## Work request
Show every line of the data below that includes the word "labels".

## Entries provided
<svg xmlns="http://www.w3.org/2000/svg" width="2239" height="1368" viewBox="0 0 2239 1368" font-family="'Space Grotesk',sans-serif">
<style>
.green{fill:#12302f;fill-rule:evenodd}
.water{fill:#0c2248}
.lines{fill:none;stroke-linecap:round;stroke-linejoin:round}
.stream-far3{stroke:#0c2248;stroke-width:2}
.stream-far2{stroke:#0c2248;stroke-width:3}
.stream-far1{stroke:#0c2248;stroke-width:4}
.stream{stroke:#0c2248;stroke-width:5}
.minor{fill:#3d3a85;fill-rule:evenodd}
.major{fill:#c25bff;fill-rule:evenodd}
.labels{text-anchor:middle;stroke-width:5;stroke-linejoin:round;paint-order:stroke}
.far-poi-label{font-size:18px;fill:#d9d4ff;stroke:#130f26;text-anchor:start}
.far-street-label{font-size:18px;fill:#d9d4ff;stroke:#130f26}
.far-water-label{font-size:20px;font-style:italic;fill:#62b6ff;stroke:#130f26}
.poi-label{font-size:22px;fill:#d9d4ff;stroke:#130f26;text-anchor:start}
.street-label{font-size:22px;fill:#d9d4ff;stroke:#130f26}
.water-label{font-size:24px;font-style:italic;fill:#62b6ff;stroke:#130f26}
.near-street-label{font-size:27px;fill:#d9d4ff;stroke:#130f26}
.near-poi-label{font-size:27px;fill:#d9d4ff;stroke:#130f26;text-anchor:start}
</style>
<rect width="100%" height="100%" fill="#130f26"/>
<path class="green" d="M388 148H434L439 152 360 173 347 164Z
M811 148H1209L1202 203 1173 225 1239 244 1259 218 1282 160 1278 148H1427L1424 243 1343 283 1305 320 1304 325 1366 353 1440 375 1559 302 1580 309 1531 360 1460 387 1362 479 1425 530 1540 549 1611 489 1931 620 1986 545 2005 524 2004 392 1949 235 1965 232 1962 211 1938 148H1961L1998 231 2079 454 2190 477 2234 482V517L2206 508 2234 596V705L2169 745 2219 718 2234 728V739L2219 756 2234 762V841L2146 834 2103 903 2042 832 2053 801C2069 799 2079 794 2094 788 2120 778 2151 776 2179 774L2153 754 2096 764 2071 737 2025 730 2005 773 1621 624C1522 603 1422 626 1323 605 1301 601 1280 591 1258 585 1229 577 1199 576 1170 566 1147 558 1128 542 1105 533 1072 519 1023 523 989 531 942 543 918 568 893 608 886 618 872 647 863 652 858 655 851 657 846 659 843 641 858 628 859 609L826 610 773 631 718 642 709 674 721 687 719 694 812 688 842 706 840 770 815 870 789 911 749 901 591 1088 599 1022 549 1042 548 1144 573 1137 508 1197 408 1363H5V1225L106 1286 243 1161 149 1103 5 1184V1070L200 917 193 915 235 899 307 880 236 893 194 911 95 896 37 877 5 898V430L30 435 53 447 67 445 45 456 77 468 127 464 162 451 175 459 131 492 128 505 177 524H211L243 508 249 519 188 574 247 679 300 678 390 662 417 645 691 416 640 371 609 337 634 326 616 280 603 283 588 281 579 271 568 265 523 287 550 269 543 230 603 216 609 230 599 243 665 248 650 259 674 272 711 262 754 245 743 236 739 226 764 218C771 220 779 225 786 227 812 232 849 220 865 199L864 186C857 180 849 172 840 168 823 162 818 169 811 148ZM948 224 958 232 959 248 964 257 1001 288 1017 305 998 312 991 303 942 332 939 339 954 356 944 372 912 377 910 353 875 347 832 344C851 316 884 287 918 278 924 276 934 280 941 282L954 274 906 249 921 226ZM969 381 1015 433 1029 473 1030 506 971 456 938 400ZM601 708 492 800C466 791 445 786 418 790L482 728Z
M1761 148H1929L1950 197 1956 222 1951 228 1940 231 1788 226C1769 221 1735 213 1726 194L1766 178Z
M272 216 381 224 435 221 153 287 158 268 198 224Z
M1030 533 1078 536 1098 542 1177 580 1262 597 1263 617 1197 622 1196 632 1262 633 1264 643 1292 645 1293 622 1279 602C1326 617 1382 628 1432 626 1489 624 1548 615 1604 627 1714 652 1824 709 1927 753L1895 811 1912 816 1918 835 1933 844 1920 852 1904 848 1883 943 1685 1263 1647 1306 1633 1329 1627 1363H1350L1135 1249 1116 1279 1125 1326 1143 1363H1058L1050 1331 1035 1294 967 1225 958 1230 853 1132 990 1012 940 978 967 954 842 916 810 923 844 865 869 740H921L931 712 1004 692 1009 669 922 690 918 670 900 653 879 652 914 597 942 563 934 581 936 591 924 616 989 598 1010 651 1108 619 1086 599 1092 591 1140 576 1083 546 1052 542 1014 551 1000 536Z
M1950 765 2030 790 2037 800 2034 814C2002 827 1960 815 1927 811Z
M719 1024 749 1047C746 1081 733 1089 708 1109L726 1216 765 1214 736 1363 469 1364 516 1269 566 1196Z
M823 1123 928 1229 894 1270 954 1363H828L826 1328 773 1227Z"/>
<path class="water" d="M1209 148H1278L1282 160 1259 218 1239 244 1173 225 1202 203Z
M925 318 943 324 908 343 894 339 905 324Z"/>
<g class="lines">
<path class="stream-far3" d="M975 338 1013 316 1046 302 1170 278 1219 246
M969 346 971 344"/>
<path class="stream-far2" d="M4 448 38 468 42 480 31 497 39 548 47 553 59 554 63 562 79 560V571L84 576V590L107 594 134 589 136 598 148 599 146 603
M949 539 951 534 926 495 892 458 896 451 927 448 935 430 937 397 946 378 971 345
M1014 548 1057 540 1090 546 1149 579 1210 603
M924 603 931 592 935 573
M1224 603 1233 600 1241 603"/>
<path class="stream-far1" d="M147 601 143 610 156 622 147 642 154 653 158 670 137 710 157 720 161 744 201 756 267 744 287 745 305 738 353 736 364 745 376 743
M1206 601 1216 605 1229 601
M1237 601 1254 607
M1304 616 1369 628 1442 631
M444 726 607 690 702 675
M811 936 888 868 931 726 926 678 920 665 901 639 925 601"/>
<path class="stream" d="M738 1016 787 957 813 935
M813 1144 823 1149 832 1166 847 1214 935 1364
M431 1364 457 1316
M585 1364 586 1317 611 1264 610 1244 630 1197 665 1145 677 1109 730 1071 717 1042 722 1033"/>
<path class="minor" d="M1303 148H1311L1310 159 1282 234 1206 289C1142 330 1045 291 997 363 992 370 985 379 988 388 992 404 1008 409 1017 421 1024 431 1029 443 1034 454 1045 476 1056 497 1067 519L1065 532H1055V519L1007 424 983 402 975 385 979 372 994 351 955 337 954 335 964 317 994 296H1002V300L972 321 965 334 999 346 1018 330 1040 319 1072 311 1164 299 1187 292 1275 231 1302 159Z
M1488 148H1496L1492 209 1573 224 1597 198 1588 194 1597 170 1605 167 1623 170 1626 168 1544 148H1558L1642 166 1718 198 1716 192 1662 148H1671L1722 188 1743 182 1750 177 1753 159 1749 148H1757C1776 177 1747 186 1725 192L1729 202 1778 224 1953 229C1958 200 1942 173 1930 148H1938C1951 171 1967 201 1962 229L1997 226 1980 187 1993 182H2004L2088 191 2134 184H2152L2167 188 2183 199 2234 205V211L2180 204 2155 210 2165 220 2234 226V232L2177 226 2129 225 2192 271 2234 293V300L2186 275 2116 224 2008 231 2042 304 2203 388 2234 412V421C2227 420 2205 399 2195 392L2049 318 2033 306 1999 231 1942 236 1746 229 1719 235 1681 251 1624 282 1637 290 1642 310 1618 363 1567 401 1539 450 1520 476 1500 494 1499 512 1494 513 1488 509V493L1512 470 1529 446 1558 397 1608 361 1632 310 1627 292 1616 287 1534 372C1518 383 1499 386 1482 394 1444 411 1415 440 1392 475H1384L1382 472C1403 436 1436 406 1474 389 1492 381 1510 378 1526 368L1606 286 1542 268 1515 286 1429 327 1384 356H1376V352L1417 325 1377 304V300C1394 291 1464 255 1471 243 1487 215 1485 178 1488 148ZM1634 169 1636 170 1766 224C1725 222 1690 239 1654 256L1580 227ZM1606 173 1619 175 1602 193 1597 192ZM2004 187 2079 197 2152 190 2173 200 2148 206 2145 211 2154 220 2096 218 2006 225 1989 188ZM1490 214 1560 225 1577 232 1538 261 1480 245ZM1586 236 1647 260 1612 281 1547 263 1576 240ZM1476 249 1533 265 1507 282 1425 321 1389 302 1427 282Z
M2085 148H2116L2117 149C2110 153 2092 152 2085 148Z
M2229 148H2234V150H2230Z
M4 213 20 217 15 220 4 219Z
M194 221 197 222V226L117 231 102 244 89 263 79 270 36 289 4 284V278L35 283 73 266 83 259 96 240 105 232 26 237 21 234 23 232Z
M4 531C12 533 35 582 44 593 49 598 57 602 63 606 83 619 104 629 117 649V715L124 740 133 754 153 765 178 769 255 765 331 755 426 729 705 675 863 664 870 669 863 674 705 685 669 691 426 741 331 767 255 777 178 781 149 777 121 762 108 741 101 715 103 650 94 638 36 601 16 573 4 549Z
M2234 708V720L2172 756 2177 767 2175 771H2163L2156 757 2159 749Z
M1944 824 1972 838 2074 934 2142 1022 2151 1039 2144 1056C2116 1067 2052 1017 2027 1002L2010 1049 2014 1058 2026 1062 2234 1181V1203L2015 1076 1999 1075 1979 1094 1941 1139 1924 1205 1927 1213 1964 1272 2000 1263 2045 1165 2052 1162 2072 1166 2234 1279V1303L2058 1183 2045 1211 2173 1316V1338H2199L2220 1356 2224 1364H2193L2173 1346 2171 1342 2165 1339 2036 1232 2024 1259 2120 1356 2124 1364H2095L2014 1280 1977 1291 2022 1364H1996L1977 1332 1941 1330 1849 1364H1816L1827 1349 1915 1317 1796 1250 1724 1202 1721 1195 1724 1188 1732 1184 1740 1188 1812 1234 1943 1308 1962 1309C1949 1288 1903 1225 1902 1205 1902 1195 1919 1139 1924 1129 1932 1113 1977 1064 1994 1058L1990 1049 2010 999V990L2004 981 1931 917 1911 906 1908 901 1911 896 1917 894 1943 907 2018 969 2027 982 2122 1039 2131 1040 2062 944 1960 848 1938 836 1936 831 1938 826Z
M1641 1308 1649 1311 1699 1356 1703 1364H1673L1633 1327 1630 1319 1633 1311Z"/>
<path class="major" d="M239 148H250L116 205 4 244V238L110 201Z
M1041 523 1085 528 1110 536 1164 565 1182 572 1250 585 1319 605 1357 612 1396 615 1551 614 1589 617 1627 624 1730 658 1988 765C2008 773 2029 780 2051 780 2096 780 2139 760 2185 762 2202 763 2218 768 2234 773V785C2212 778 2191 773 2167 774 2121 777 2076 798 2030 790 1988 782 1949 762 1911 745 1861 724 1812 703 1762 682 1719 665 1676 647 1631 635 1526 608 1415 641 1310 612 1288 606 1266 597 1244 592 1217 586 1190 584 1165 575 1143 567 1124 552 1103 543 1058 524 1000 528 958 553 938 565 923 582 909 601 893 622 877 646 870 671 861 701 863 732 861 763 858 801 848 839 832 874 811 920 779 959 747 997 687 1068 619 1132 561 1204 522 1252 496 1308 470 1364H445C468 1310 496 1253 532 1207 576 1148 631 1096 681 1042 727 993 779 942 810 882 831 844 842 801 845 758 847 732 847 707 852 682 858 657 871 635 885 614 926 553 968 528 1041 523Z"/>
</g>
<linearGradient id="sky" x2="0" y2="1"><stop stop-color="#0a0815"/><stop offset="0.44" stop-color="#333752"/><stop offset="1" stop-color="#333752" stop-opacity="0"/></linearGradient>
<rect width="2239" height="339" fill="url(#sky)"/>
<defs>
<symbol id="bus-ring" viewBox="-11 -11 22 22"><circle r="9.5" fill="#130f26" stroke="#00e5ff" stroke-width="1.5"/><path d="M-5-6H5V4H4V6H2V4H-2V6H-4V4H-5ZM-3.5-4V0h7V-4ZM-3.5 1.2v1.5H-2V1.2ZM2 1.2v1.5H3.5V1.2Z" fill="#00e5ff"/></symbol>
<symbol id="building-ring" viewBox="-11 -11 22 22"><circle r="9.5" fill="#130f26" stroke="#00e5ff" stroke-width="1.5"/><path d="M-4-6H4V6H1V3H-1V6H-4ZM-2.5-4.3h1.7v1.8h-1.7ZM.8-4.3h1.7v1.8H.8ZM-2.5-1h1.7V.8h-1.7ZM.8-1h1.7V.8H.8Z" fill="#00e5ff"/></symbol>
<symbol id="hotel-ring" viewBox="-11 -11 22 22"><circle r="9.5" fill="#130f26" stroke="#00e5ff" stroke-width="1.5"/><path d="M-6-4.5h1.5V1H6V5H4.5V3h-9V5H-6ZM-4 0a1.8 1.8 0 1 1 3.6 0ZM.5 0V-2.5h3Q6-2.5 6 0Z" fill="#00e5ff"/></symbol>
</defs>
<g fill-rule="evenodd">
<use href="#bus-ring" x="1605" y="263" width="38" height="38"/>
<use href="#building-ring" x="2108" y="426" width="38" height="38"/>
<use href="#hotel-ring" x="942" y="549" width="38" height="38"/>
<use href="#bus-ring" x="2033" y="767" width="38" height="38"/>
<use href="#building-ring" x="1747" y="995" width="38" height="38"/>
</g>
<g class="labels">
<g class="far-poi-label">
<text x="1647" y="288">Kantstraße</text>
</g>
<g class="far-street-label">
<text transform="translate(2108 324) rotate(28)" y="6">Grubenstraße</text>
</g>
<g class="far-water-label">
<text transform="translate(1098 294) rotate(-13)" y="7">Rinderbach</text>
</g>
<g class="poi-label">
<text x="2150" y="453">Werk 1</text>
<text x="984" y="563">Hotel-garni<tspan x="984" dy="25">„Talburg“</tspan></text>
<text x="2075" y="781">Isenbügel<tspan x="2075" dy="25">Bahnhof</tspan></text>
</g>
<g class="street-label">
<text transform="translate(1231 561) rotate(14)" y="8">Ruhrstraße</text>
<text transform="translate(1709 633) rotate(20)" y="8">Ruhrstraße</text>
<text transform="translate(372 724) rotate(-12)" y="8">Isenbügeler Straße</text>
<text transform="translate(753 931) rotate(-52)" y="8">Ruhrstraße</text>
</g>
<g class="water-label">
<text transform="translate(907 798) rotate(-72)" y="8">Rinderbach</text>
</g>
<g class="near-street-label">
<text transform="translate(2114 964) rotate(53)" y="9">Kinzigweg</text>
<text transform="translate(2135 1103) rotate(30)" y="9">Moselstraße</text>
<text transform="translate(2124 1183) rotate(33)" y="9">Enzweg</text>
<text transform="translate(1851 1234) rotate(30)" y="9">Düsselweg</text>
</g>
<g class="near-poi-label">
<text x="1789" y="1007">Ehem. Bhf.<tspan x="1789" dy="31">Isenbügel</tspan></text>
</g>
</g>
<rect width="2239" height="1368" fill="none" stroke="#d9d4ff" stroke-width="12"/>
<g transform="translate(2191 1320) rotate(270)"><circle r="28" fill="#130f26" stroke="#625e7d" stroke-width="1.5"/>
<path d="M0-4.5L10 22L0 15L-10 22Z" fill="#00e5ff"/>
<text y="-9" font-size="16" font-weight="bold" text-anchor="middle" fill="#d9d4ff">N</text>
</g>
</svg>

## Response area
.labels{text-anchor:middle;stroke-width:5;stroke-linejoin:round;paint-order:stroke}
<g class="labels">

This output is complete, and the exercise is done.